## Task material
.....

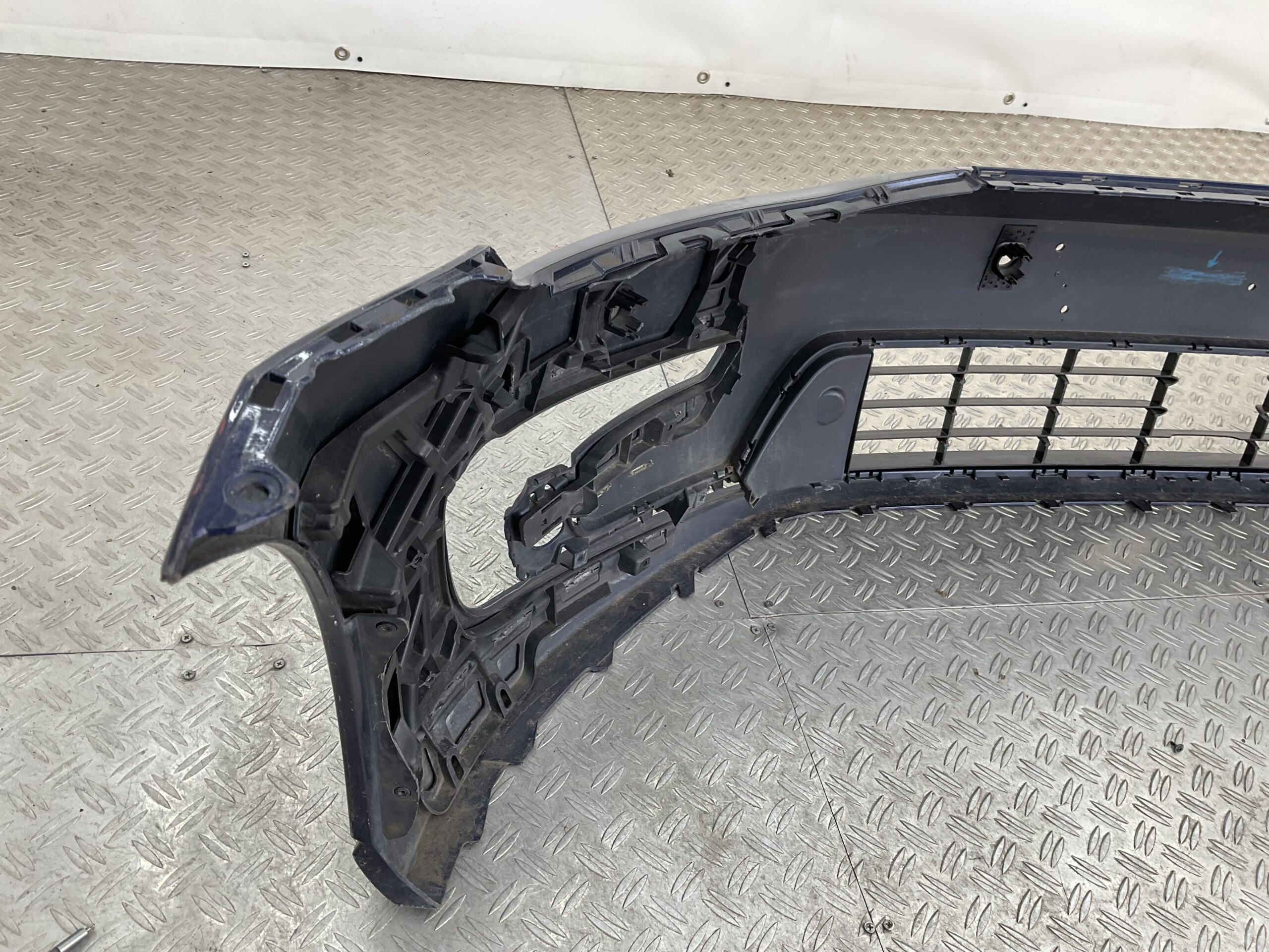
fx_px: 1063
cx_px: 634
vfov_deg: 48.2
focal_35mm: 29
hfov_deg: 61.7
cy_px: 476
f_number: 1.8
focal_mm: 3
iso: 25
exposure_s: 1/100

.....

## What is being asked
The records above should be output exactly, but without any of their pictures.

## Output
fx_px: 1063
cx_px: 634
vfov_deg: 48.2
focal_35mm: 29
hfov_deg: 61.7
cy_px: 476
f_number: 1.8
focal_mm: 3
iso: 25
exposure_s: 1/100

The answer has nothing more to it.